As prices of mainstream beers drifted downwards, mainstream brewers were excited about any ways of saving on costs. Cans provided a number of cost savings. More liquid could be fitted into the same ‘space’ meaning that transport was less expensive. Less packaging (aluminium in cans is distinctly thinner than the glass in bottles, and there is no need for labels when printed cans are used) meant that further savings could be achieved. Without anybody intending it, cans became the less expensive way for a person to purchase a branded beer.
However, cans offer a number of secondary benefits to beer. While cans reduces transport costs and the amount of packaging required for the beer, and this means that costs are reduced, it also means that the environmental impact of the beer is also reduced. In today’s world, where everybody except for Donald Trump realises that we have only one planet, this has become a factor that is considered much more by people.
Does using a can improve, change or worsen the quality of a beer? This is a question that has a simple and a complicated answer – we will go through both.
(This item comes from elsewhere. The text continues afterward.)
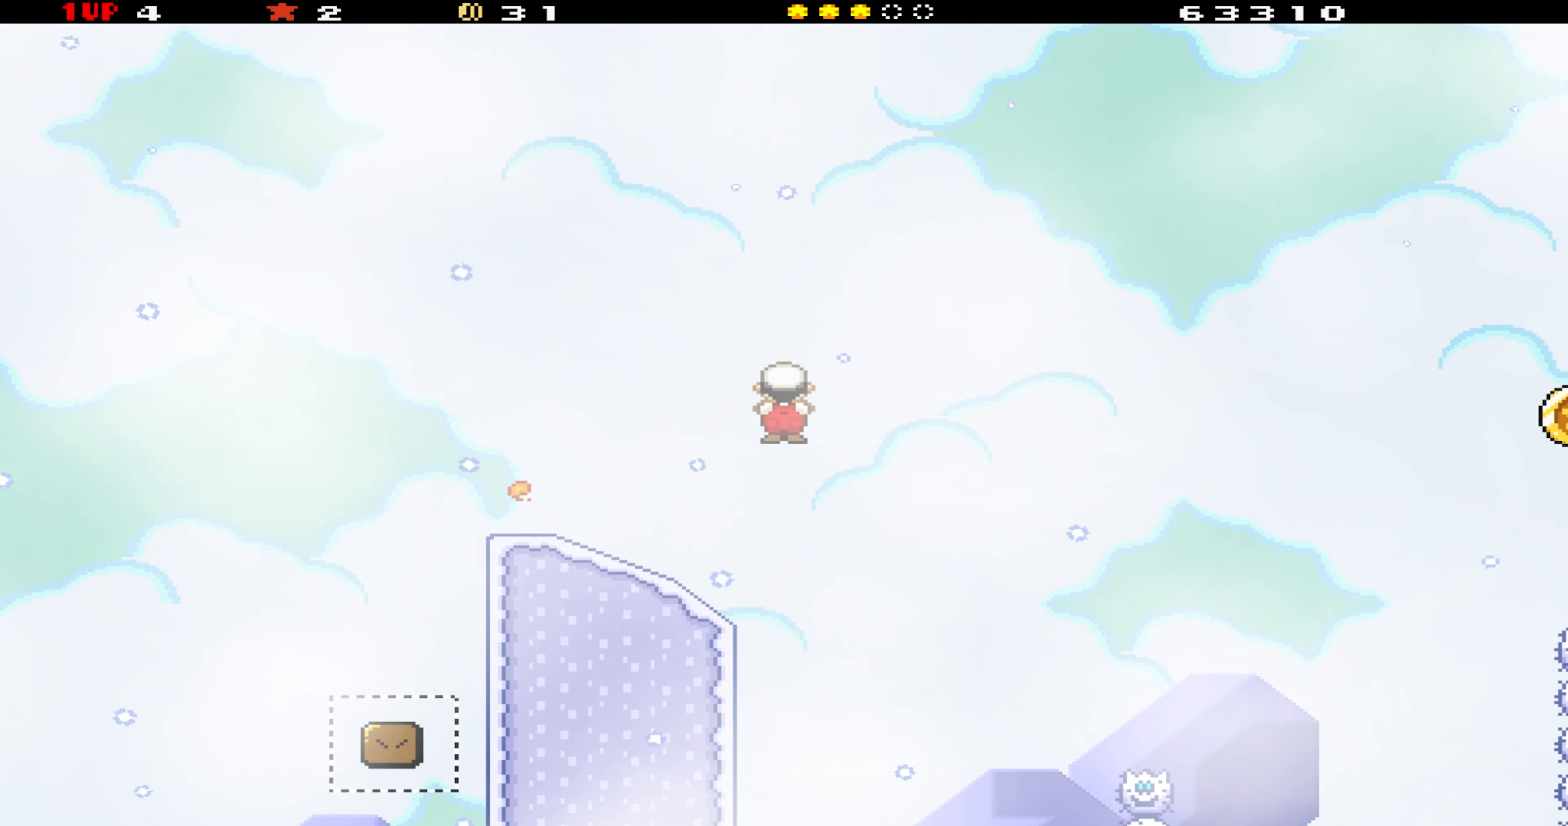
{"buttons": ["B", "Y", "DPAD_LEFT"], "events": [[134, "B", "down"], [217, "DPAD_RIGHT", "up"], [384, "DPAD_LEFT", "down"]]}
When a beer is brewed, many brewers are of the attitude that the packaging department will only negatively affect the quality of the beer. If beer is packaged badly, then oxygen picked up during packaging can impact the flavour of the beer. However, nowadays brewers should be able to package beers with negligible levels of dissolved oxygen. This is the case whether the beer is in bottle or can – so the simple answer should be that the choice of packaging material should make no difference to the beer.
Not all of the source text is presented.